A restored mid-19th-century copy of a painting depicting George Washington and French general Rochambeau during the last major battle of America’s Revolutionary War has been installed at the Museum of the American Revolution in Philadelphia. The painting will be prominently displayed when the Museum opens to the public on April 19.
The exceptionally large painting, measuring 14-by-17 feet (16-by-19 framed), is a hand-painted copy of French artist Louis Charles-Auguste Couder’s Siege of Yorktown (1781).
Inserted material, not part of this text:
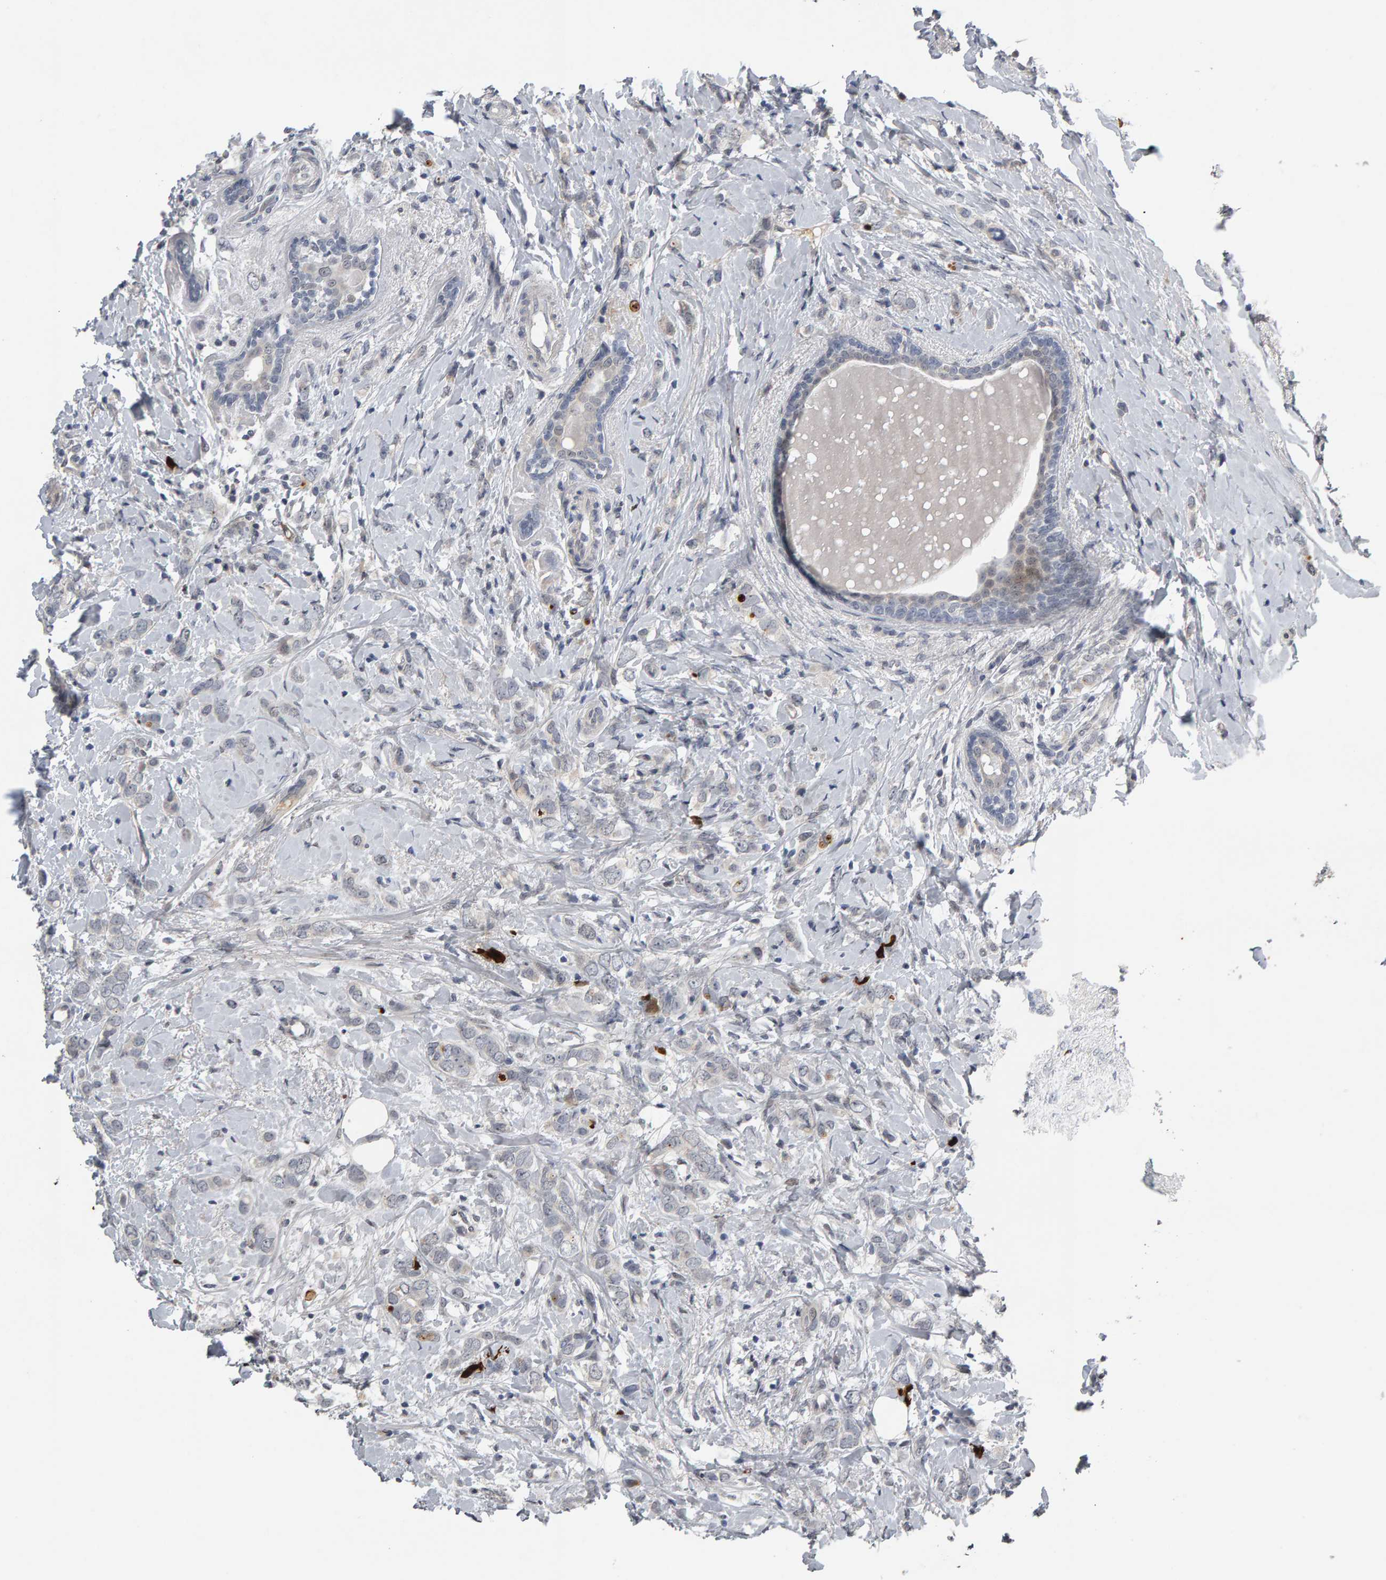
{"staining": {"intensity": "negative", "quantity": "none", "location": "none"}, "tissue": "breast cancer", "cell_type": "Tumor cells", "image_type": "cancer", "snomed": [{"axis": "morphology", "description": "Normal tissue, NOS"}, {"axis": "morphology", "description": "Lobular carcinoma"}, {"axis": "topography", "description": "Breast"}], "caption": "A high-resolution histopathology image shows immunohistochemistry staining of breast lobular carcinoma, which shows no significant positivity in tumor cells. Nuclei are stained in blue.", "gene": "IPO8", "patient": {"sex": "female", "age": 47}}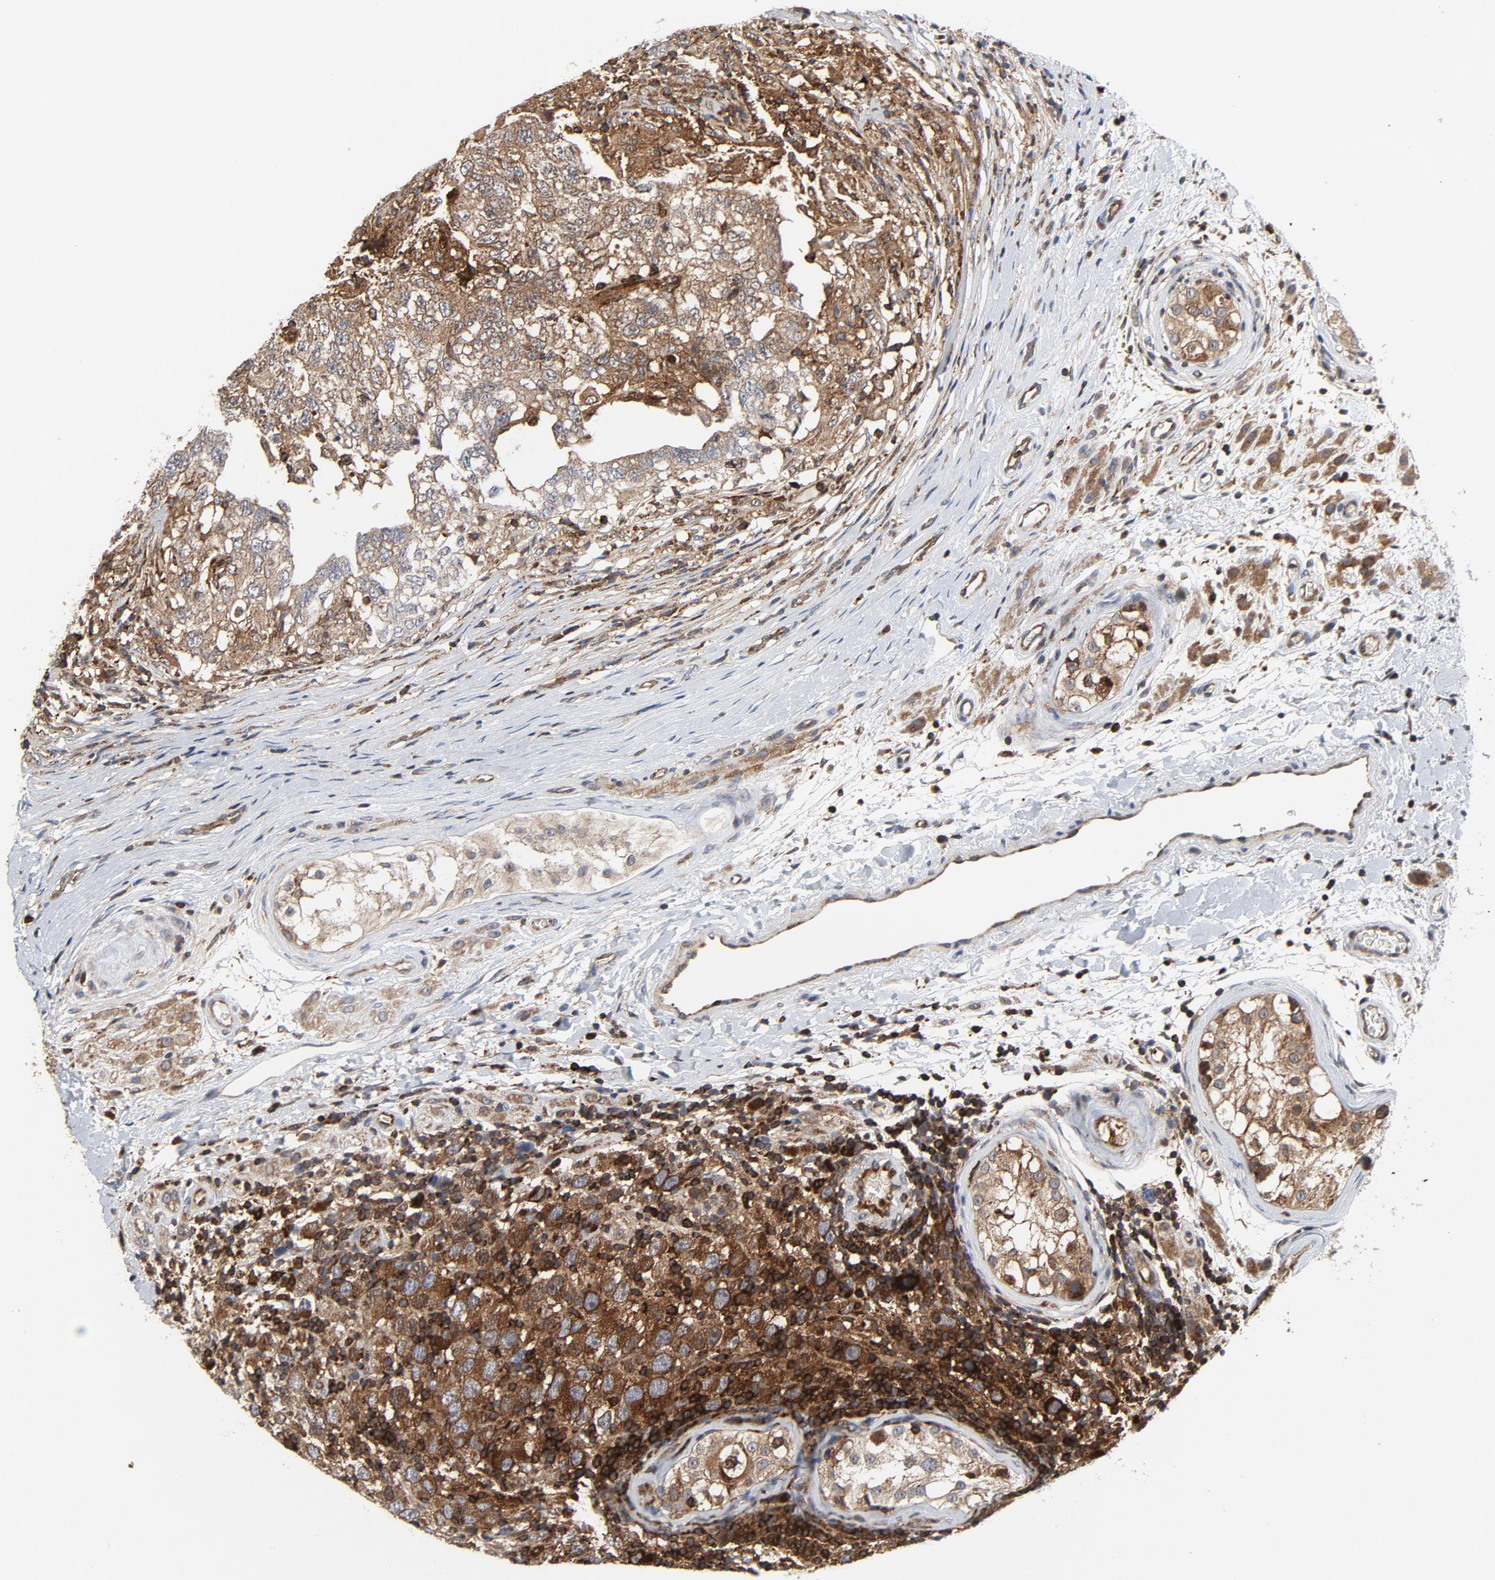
{"staining": {"intensity": "strong", "quantity": ">75%", "location": "cytoplasmic/membranous"}, "tissue": "testis cancer", "cell_type": "Tumor cells", "image_type": "cancer", "snomed": [{"axis": "morphology", "description": "Carcinoma, Embryonal, NOS"}, {"axis": "topography", "description": "Testis"}], "caption": "Human testis embryonal carcinoma stained with a protein marker shows strong staining in tumor cells.", "gene": "YES1", "patient": {"sex": "male", "age": 21}}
It hangs in the Museum’s second floor court and can be seen from the first floor, drawing visitors up the grand staircase as they begin the Museum experience.
The original 1836 Couder painting hangs in the Hall of the Battles in the Palace of Versailles. It was commissioned as part of a series of works commemorating the great moments of France’s military history. The Museum’s copy is believed to have been painted by French artist Henry LeGrand and exhibited in 1860 at the Chicago Art Union.
The painting depicts Washington and Rochambeau giving orders at Yorktown, Virginia. Rochambeau played a major role in helping the Continental Army win the war. The two men stand in front of a marquee tent much like George Washington’s Headquarters Tent, one of the most iconic surviving artifacts of the Revolution, which also is featured in the Museum.